(Dataset entries)
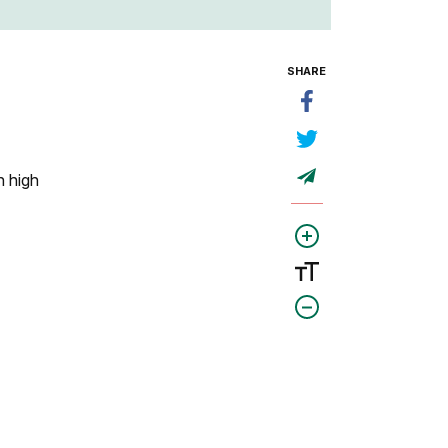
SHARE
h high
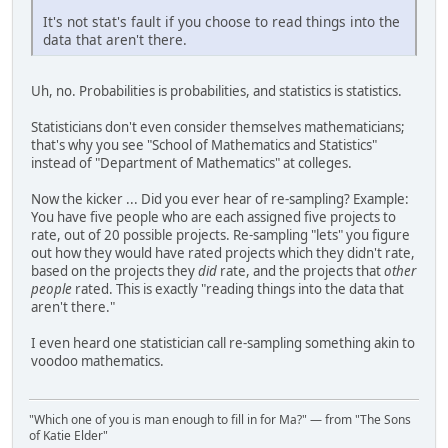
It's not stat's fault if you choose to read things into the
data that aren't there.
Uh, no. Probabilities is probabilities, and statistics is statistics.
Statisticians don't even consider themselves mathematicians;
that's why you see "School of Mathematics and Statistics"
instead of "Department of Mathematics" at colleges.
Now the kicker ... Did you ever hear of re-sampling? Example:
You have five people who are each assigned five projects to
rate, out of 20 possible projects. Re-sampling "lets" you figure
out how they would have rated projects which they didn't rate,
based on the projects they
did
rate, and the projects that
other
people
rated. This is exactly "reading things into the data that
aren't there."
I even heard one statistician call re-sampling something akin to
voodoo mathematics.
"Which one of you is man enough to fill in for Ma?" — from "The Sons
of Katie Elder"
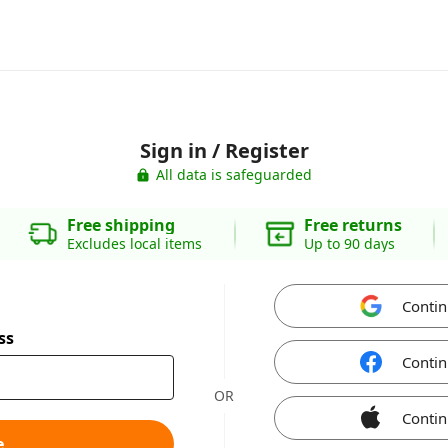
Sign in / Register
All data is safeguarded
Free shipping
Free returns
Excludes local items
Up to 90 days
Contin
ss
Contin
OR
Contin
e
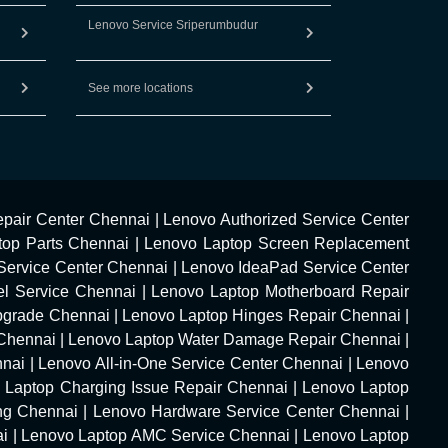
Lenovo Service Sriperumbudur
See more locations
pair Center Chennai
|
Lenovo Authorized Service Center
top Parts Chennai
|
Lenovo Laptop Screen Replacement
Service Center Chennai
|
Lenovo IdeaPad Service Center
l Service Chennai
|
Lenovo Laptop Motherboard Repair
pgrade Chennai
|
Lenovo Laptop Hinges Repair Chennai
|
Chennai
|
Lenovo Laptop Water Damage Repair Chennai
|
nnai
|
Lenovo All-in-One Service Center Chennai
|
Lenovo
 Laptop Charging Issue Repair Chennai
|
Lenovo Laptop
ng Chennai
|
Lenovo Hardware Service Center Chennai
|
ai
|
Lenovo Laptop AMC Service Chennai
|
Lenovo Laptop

==

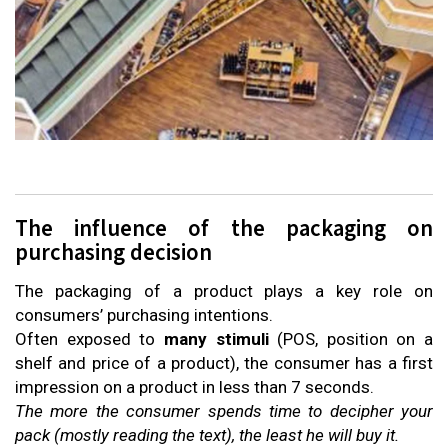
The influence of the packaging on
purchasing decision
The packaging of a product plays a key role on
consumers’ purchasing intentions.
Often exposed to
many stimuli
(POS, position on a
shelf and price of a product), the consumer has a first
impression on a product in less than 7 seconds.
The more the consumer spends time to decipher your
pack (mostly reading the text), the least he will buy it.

---

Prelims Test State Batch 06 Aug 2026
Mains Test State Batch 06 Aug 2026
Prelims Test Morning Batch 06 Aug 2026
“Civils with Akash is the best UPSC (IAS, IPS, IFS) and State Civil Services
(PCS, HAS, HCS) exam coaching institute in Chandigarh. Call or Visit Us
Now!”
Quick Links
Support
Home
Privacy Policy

## WORK REQUIRED
Arrange the lines as a Markdown table with the columns Row and Line, starting at the line that contains "Prelims Test State Batch 06 Aug 2026" and ending at the line that contains "Privacy Policy". Number each line in the Row column and leave out any blank lines.

## RESULT BELOW
| Row | Line |
|---|---|
| 1 | Prelims Test State Batch 06 Aug 2026 |
| 2 | Mains Test State Batch 06 Aug 2026 |
| 3 | Prelims Test Morning Batch 06 Aug 2026 |
| 4 | “Civils with Akash is the best UPSC (IAS, IPS, IFS) and State Civil Services |
| 5 | (PCS, HAS, HCS) exam coaching institute in Chandigarh. Call or Visit Us |
| 6 | Now!” |
| 7 | Quick Links |
| 8 | Support |
| 9 | Home |
| 10 | Privacy Policy |